Supplied text
============================================================
Ash and Walnut Curly maple neck blanks Curly birdseye maple neck blanks 75 year old Mahogany 90 year old "golden" mahogany 90 year old "golden" mahogany

I spent yesterday afternoon running my tools, revealing the hidden beauty of some very special lumber that I purchased two years ago. I got the wood from the estate of famous American wood worker and artist, Wharton Esherick (http://www.whartonesherickmuseum.org/studio.html). This was a special chance opportunity to select some of the finest of lumber, especially at this early stage in my career. I was in the right place at the right time.
============================================================
[Collected data entries]
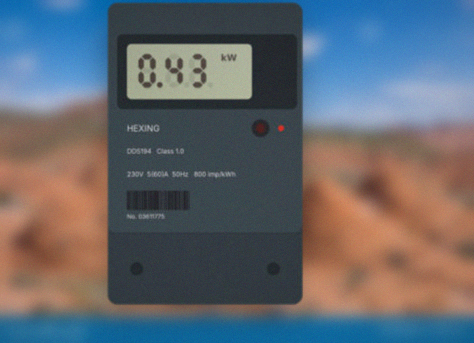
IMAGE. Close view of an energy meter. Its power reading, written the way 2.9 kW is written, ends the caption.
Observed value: 0.43 kW
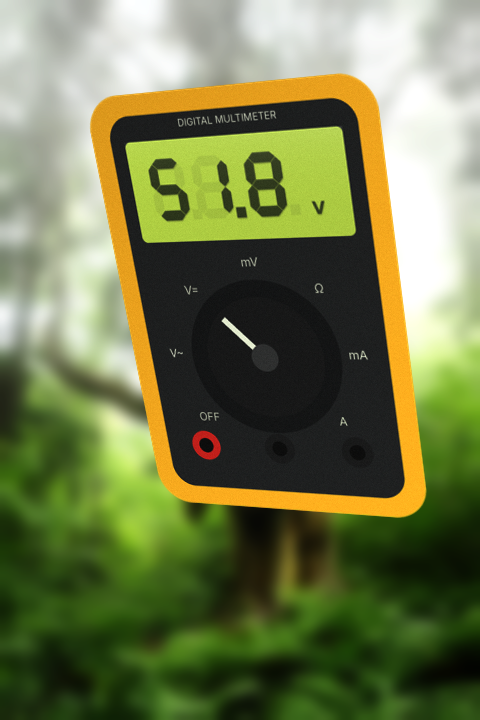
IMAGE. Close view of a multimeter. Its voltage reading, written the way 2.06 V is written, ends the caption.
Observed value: 51.8 V
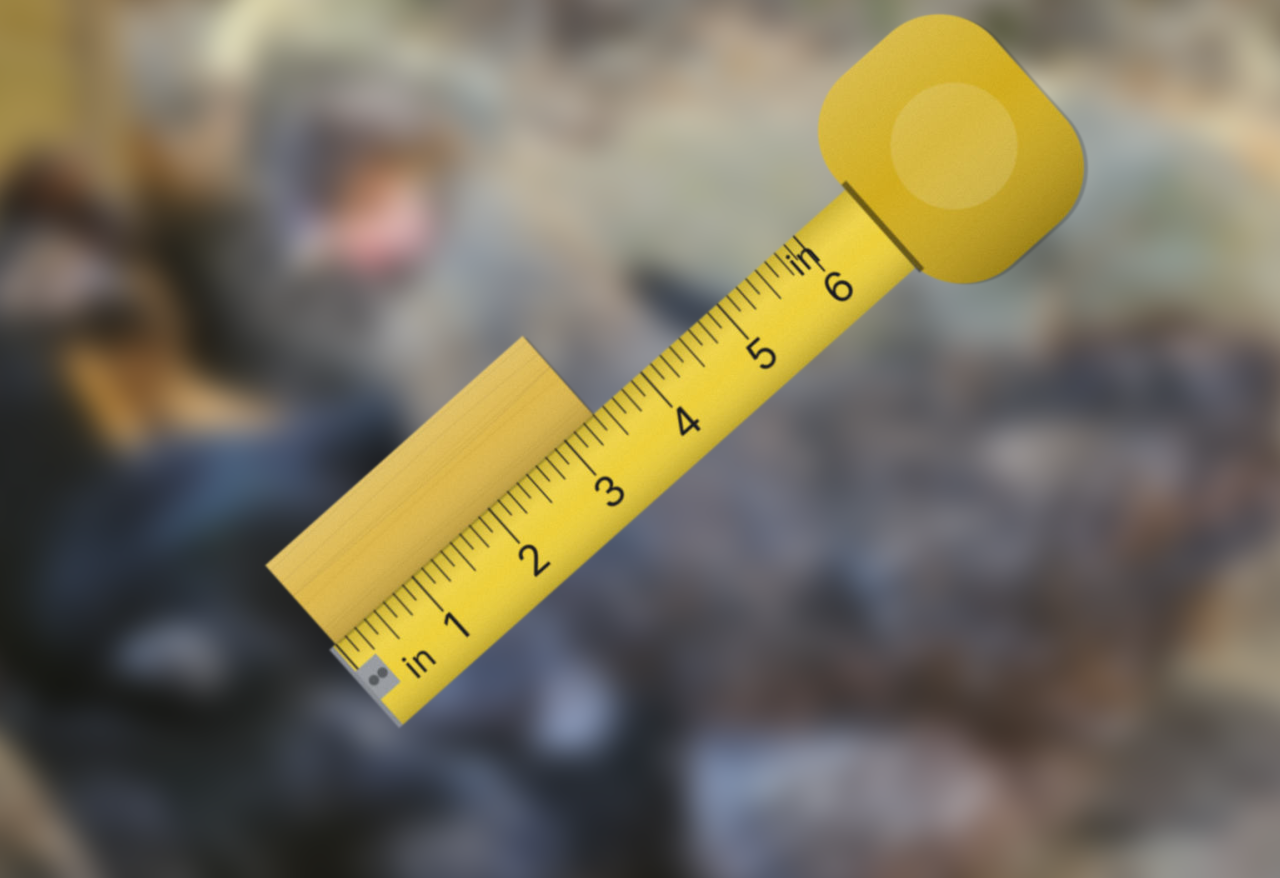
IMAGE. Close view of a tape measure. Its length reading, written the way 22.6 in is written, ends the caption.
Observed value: 3.375 in
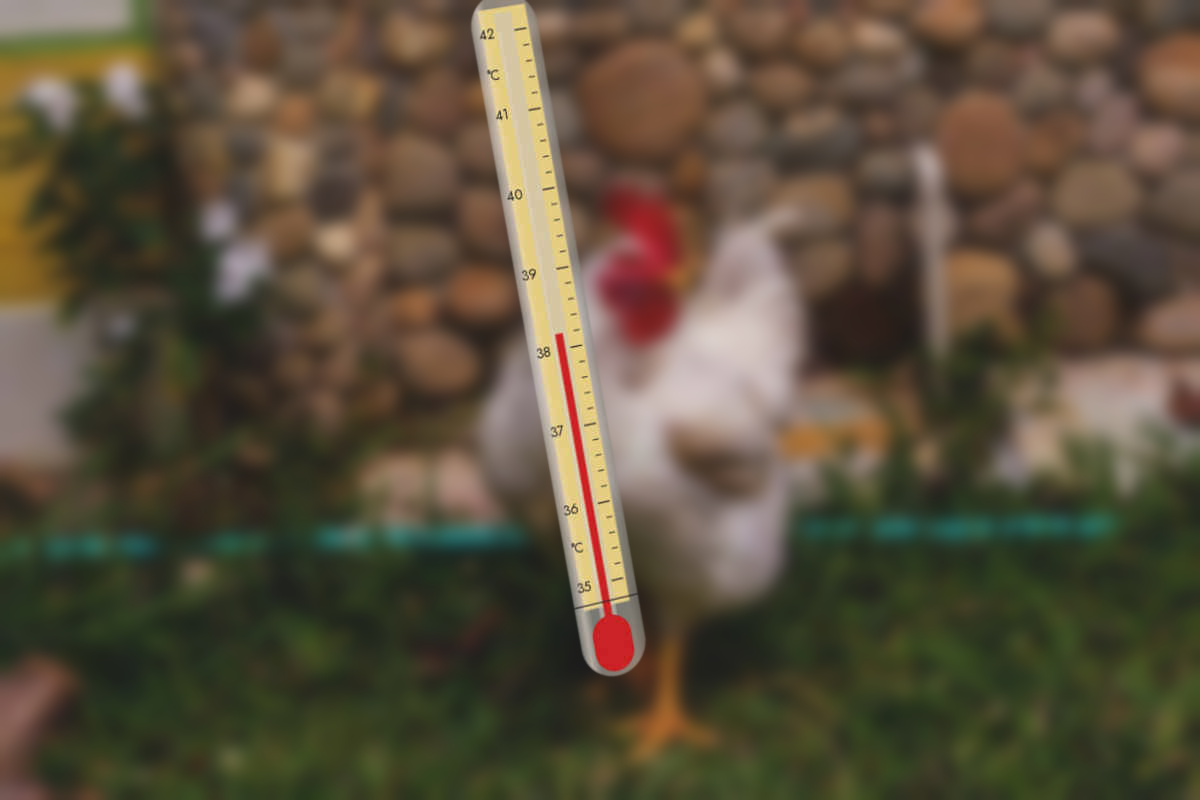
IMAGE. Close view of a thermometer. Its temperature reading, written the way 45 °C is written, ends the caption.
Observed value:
============================================================
Extend the account of milling the lumber from the Wharton Esherick estate, starting right after its final sentence.

Solved problem
The density, color and other characteristics of these boards have a different feel than other quality woods available today. It’s hard to describe, but if you held each board you would feel the difference from others. There’s something spiritual about these boards as compared to others. Perhaps I’m feeling, in hindsight, the foresight of Esherick’s sense of quality in lumber. After all, he picked this wood out for his own personal endeavors as a wood worker, but passed before he could get to it. Does that mean he just had a lot of wood, or was he saving some of these boards because they were so special? I’ll never know, but it’s amazing to consider the story and spirit of these boards that are in my wood shop! I picked the cream of the crop, from a master craftsman’s cream of the crop!

I really look forward to the projects and creations to come and hope you will follow my adventures. I promise to keep it interesting! I’ll be posting pictures as usual to my social media accounts so get ready to follow, share and like some content! Follow me on Instagram (http://instagram.com/guitarleys), Twitter (https://twitter.com/guitarleys) and Facebook (https://www.facebook.com/guitarleys). Thanks supporting me as I chase my dreams as a craftsman, artist and musician.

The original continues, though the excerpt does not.